Taiwanese politicians have been reluctant to discuss such concerns, including Lai, the former mayor of Tainan, where the pro-American shrine is located. But in a sign of his own priorities, he addressed the international media after securing his victory last Saturday night, before thanking supporters. For a leader who once came under fire from the Chinese government for calling himself a “pragmatic activist for Taiwan’s independence,” this is a sign that he believes nothing is more important to Taiwan than outside support. It seemed to suggest.
It’s not just that he and other officials are lobbying for help. Taiwan’s 2024 budget includes raising military spending to 2.5% of gross domestic product, or $19 billion. But analysts say Chinese leaders have been slow to transition to drones, missiles and other asymmetric weapons needed to deter a Chinese amphibious invasion.
There is even less sense of urgency in Taiwanese society. Volunteer recruitment into Taiwan’s military has been declining since 2021. Postponement of compulsory military service is common, and civil defense training at the local level, although improved, remains infrequent.
U.S. officials and analysts often lament inaction. They don’t show much interest in suspicions against the United States. When Laura Rosenberger, president of the American Institute in Taiwan, the nominal US embassy, was asked about the growing skepticism at her press conference, she simply praised Taiwan’s “robust democracy.”

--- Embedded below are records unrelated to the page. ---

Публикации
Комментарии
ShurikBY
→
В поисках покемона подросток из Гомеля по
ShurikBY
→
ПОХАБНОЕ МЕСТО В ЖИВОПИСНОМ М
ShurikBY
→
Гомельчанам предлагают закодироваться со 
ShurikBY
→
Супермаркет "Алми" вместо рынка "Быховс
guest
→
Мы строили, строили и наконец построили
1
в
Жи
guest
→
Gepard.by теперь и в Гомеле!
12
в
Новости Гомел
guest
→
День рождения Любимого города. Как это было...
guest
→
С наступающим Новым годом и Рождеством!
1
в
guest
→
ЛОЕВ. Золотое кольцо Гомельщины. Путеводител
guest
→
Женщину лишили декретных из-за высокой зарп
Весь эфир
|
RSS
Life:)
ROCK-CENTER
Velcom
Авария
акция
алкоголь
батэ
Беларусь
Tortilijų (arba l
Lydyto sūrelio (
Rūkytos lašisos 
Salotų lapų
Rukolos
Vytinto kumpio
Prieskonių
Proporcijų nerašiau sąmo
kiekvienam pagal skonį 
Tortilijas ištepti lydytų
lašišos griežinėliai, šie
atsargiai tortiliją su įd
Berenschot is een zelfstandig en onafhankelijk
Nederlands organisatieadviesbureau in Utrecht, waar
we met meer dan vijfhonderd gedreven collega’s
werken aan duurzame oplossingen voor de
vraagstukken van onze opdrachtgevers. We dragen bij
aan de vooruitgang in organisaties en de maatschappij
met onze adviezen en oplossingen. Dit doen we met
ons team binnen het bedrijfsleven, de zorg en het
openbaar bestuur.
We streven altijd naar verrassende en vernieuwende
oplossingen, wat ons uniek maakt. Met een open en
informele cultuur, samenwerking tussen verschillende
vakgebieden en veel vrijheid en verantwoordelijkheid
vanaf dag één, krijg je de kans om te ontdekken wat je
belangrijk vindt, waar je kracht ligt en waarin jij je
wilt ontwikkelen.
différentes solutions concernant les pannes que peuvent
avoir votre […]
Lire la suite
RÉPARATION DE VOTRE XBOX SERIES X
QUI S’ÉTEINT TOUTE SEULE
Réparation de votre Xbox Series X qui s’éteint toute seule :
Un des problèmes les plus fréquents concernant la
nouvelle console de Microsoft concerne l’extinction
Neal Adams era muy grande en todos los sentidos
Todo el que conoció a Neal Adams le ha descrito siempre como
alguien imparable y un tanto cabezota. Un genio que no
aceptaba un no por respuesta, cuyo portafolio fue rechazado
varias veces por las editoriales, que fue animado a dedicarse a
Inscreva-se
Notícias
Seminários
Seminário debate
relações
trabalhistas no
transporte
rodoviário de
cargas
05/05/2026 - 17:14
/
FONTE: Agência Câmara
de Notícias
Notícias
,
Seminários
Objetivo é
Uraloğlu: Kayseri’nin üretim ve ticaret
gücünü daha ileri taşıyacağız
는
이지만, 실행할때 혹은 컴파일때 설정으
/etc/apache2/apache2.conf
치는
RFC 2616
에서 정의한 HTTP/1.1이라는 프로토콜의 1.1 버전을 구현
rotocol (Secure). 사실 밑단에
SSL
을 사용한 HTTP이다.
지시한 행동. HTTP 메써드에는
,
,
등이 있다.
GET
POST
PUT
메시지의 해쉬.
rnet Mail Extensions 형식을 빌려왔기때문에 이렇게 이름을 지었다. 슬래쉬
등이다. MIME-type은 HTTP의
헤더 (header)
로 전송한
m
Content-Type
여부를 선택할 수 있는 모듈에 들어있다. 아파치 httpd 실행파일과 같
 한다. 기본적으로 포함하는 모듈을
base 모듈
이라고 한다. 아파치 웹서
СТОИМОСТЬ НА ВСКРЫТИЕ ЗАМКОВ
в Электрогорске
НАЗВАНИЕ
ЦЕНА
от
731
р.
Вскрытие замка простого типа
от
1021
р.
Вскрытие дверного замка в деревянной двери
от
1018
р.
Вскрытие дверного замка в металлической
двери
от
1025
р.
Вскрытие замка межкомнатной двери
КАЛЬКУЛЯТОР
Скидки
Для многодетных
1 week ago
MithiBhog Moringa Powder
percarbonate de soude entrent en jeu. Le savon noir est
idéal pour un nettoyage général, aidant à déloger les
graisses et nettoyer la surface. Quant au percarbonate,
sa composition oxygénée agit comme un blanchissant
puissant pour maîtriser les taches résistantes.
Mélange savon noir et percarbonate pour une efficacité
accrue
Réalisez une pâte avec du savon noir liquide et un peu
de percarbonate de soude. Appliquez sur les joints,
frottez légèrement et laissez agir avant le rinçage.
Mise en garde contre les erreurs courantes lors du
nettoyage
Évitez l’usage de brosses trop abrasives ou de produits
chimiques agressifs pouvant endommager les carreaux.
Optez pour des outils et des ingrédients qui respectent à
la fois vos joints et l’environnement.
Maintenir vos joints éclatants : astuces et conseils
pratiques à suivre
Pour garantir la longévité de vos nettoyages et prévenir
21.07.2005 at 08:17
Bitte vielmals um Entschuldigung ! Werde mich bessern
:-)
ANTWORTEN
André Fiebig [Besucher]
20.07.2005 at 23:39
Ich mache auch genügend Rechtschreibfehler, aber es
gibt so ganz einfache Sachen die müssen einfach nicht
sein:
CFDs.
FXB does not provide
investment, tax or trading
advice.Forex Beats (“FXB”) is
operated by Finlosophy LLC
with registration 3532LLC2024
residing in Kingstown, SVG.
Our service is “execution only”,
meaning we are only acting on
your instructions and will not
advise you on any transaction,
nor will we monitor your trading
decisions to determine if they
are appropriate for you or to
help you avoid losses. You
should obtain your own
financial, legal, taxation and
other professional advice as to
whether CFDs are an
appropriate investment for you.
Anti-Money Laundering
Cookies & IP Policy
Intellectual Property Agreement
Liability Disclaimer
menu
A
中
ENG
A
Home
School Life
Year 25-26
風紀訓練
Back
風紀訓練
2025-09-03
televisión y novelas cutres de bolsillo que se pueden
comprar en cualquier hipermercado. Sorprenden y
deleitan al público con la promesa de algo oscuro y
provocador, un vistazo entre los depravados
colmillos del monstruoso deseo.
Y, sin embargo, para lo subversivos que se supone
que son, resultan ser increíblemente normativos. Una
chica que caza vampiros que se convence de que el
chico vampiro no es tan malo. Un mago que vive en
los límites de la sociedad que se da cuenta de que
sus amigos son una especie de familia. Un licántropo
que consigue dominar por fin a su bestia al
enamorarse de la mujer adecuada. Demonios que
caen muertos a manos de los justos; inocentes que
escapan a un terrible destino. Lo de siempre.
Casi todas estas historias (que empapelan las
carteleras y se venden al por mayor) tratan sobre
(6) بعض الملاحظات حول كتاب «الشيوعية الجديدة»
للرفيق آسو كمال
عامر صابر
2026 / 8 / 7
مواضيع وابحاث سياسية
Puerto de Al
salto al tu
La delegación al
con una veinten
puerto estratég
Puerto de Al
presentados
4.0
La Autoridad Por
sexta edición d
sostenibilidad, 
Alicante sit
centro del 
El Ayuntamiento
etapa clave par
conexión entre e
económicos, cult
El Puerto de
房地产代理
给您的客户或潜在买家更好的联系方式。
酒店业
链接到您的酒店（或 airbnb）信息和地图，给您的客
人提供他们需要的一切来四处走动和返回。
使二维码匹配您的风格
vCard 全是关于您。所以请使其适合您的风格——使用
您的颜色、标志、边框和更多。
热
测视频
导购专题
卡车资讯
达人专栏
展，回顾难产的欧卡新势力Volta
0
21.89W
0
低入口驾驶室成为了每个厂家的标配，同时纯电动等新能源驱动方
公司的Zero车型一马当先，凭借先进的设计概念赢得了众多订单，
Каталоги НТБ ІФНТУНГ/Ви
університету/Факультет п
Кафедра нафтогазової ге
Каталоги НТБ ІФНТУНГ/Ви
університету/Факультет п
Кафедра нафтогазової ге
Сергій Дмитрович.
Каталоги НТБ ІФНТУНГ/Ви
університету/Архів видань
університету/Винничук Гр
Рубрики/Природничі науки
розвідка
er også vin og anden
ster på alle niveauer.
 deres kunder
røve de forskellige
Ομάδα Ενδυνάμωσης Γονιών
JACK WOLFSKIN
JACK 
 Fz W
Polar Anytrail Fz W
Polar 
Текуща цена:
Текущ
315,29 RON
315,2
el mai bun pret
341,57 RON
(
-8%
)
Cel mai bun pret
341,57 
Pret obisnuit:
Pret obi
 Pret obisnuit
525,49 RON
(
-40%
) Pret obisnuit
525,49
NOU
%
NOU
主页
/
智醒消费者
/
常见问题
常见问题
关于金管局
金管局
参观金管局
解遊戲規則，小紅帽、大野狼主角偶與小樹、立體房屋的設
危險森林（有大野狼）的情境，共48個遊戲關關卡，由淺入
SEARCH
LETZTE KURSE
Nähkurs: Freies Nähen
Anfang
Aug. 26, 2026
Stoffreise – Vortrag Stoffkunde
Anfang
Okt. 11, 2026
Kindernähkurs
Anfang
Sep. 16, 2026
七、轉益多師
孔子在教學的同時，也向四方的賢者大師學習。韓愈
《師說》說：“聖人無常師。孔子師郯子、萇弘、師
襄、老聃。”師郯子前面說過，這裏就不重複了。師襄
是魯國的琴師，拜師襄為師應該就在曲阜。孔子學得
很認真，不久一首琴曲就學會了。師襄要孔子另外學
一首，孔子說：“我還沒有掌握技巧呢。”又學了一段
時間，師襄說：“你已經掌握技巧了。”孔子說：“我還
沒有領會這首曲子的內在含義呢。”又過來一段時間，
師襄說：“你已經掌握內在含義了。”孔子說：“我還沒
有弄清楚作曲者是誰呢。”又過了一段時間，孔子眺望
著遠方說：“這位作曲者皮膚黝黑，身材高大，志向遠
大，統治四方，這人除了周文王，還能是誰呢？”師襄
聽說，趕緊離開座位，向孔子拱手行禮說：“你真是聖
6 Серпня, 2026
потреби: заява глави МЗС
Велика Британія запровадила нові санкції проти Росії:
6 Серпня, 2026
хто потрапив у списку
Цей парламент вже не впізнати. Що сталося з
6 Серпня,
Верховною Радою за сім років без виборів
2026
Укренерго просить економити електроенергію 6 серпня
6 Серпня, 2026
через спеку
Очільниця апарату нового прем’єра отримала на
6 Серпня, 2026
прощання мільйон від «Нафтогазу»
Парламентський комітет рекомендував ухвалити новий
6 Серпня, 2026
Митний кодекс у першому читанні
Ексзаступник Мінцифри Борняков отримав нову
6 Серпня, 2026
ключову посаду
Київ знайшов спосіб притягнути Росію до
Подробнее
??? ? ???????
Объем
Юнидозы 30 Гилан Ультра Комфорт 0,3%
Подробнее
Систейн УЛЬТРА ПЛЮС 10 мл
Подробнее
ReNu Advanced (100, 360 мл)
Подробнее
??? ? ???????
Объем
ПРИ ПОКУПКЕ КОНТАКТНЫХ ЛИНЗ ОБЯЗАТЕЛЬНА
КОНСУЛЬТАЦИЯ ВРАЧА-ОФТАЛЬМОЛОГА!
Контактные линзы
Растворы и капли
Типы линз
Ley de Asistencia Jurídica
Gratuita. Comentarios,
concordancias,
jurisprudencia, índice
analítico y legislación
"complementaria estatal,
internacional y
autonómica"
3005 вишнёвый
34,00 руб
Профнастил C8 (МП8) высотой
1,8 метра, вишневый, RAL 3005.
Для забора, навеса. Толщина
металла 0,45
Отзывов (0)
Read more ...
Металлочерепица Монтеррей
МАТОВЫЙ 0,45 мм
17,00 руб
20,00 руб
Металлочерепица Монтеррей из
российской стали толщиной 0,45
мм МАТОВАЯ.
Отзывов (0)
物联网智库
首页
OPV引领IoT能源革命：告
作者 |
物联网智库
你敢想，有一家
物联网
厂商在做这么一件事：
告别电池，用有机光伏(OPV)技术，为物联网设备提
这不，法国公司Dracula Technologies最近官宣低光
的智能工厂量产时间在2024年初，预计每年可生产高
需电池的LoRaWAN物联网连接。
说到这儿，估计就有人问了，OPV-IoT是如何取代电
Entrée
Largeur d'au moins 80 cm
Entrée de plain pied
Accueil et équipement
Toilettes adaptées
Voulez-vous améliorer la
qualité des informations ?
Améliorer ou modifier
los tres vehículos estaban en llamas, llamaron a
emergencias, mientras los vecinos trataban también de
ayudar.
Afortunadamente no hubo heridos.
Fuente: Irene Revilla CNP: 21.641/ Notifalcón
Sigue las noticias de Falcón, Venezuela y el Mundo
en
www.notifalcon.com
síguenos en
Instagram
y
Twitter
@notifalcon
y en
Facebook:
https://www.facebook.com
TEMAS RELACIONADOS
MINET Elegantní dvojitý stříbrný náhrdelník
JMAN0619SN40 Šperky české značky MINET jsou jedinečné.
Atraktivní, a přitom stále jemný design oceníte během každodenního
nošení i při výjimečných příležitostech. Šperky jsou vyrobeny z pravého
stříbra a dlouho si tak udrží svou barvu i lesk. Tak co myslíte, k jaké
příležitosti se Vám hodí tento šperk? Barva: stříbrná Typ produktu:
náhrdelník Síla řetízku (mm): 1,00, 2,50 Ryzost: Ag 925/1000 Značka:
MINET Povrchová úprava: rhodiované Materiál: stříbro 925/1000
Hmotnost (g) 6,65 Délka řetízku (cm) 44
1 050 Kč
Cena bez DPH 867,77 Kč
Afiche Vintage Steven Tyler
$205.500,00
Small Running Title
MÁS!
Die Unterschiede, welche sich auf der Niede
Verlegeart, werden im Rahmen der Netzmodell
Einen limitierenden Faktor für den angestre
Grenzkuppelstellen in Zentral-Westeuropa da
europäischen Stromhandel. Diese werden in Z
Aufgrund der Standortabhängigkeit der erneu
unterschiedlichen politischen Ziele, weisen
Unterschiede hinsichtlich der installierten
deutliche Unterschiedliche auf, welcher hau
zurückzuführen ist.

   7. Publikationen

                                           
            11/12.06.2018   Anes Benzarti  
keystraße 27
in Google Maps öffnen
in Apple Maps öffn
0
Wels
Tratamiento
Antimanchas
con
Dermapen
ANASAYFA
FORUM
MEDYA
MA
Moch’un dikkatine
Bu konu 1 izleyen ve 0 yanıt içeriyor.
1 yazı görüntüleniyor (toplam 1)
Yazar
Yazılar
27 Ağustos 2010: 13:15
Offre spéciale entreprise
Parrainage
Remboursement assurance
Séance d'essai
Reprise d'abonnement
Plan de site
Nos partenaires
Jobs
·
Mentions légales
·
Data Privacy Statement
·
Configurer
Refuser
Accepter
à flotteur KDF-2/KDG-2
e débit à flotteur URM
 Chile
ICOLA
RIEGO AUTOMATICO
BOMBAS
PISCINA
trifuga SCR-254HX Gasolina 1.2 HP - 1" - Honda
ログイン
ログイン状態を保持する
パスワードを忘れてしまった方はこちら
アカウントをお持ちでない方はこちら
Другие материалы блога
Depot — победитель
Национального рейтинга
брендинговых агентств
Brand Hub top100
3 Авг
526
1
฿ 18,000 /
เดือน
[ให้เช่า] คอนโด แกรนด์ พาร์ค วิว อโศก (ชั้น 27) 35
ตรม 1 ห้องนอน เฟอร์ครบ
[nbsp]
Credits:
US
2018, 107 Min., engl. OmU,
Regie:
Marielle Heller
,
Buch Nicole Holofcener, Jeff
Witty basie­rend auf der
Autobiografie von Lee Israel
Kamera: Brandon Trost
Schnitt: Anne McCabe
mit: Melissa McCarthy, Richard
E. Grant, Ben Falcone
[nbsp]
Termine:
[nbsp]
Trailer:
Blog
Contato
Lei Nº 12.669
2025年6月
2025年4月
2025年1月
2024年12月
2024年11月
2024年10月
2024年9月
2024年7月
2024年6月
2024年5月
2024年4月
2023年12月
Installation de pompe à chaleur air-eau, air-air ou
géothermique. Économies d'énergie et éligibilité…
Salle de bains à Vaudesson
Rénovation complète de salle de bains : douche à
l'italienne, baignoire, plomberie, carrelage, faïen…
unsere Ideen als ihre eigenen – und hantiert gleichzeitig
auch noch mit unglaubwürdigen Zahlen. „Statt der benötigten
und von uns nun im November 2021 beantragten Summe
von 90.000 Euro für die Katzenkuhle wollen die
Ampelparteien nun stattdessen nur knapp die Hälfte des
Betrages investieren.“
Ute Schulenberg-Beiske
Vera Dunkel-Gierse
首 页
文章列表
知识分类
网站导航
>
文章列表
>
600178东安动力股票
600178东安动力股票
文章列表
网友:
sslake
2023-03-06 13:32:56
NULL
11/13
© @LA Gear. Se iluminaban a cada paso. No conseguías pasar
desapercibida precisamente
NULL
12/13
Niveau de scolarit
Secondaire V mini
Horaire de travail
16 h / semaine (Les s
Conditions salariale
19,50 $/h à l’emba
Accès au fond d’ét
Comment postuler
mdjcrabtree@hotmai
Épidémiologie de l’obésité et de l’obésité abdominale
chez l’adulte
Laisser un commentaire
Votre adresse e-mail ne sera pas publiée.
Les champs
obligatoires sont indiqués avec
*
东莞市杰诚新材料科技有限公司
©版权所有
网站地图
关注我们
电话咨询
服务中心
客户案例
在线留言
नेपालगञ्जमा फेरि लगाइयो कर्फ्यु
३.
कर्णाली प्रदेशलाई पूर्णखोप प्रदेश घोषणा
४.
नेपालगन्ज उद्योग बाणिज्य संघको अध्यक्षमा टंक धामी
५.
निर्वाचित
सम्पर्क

But instead of flattery, many islanders yearn for honest reflection on America’s past and present struggles, and a shift from strategic ambiguity to strategic clarity. Some argue that U.S. troops and equipment will be stationed on Taiwan. Exchange information, develop and publicize common plans. It will become a pawn in a long-term effort to protect the island on which the U.S.-led world order depends on whether it wins or loses.
“We need a commitment to spell out why Taiwan is important to U.S. interests,” Dr. Pan said.
She added: “We need to know that there is stability in power.”
John Liu and christopher buckley I contributed a report from Taipei, Taiwan.